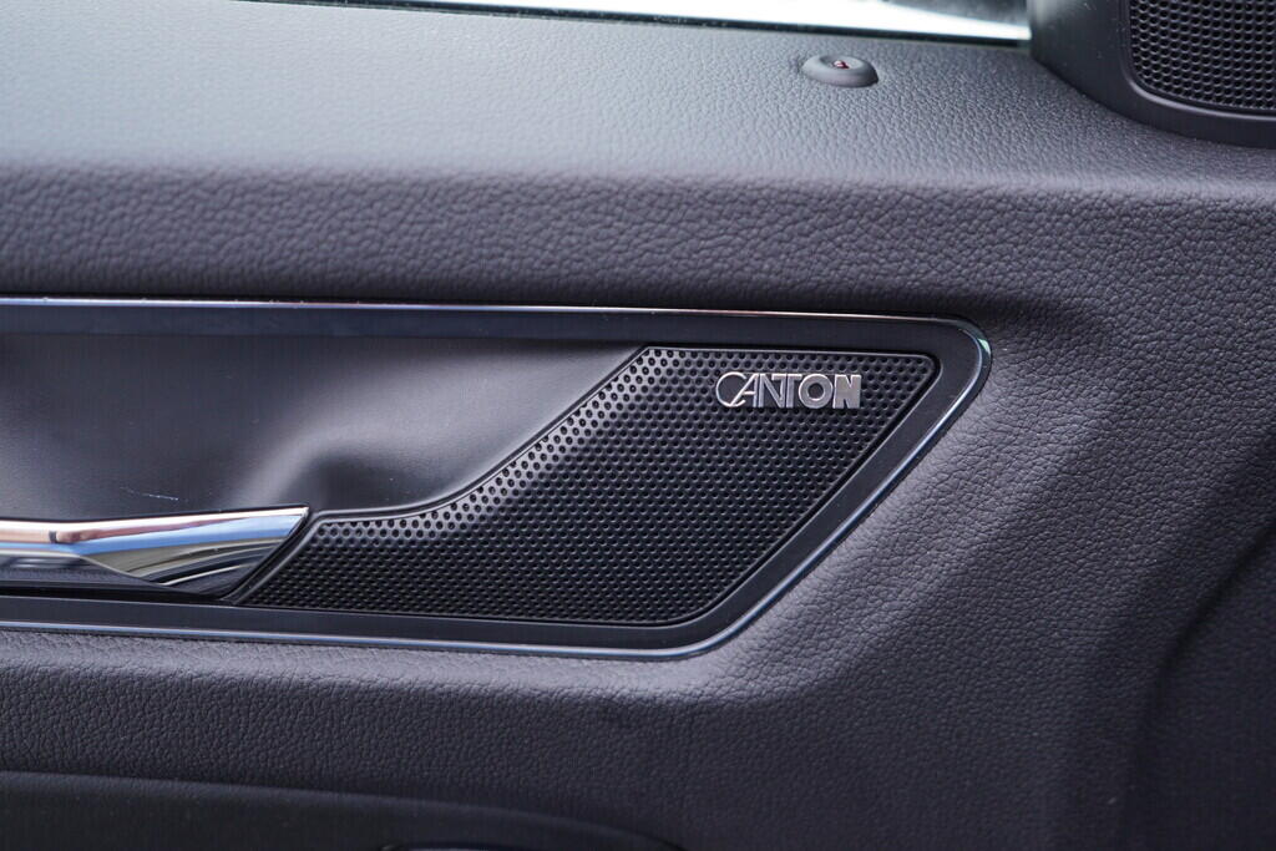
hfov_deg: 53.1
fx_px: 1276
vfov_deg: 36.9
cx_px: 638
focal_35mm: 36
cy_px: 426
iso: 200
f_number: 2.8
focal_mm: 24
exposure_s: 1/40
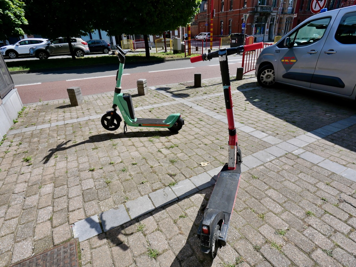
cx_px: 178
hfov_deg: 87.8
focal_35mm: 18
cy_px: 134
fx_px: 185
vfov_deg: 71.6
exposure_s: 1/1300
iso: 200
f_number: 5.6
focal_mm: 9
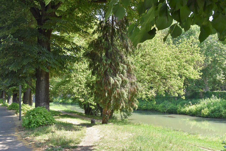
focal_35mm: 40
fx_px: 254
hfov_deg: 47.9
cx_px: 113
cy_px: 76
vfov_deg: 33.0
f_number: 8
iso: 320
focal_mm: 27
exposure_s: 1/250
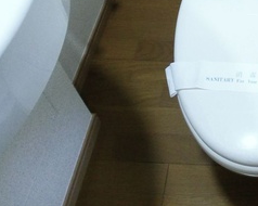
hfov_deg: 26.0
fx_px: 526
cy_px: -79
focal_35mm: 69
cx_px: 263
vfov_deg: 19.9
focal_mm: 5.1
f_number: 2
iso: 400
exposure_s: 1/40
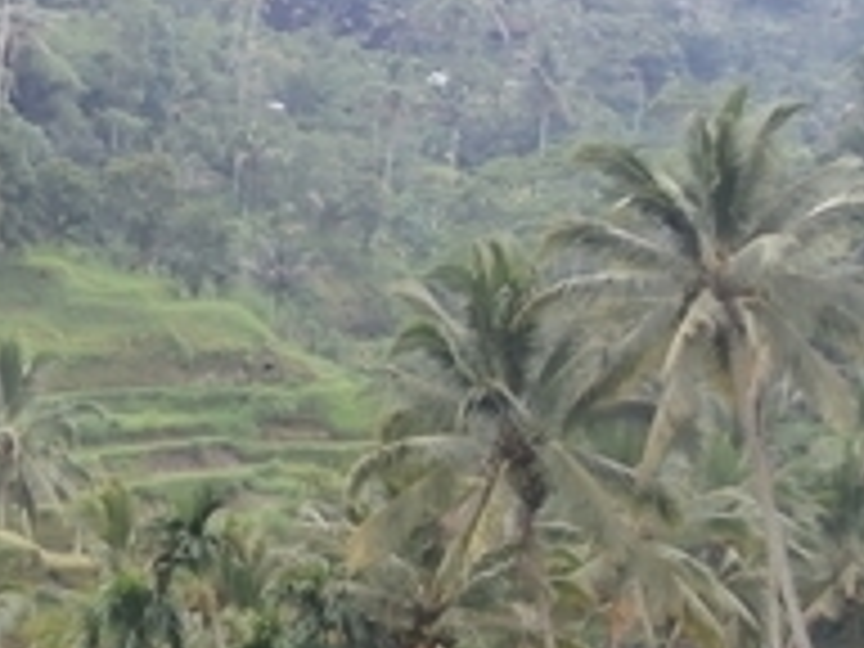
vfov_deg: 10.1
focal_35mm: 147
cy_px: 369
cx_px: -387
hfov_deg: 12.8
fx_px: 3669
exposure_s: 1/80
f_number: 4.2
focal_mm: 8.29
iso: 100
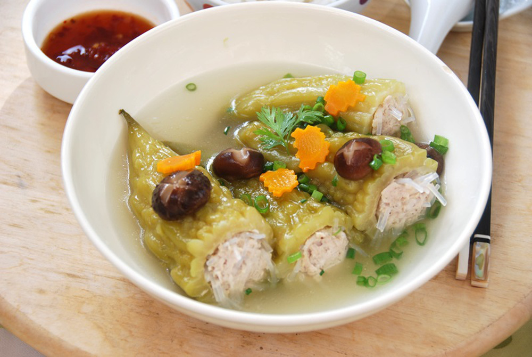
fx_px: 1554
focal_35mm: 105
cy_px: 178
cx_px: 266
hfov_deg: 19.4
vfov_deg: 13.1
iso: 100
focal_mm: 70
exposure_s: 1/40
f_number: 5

☆ ☆ ☆ ☆ ☆

Only the pictures stay out. Every other part of the listing is to be copied exactly.

hfov_deg: 53.1
fx_px: 1276
vfov_deg: 36.9
cx_px: 638
focal_35mm: 36
cy_px: 426
iso: 200
f_number: 2.8
focal_mm: 24
exposure_s: 1/40
cx_px: 178
hfov_deg: 87.8
focal_35mm: 18
cy_px: 134
fx_px: 185
vfov_deg: 71.6
exposure_s: 1/1300
iso: 200
f_number: 5.6
focal_mm: 9
focal_35mm: 40
fx_px: 254
hfov_deg: 47.9
cx_px: 113
cy_px: 76
vfov_deg: 33.0
f_number: 8
iso: 320
focal_mm: 27
exposure_s: 1/250
hfov_deg: 26.0
fx_px: 526
cy_px: -79
focal_35mm: 69
cx_px: 263
vfov_deg: 19.9
focal_mm: 5.1
f_number: 2
iso: 400
exposure_s: 1/40
vfov_deg: 10.1
focal_35mm: 147
cy_px: 369
cx_px: -387
hfov_deg: 12.8
fx_px: 3669
exposure_s: 1/80
f_number: 4.2
focal_mm: 8.29
iso: 100
fx_px: 1554
focal_35mm: 105
cy_px: 178
cx_px: 266
hfov_deg: 19.4
vfov_deg: 13.1
iso: 100
focal_mm: 70
exposure_s: 1/40
f_number: 5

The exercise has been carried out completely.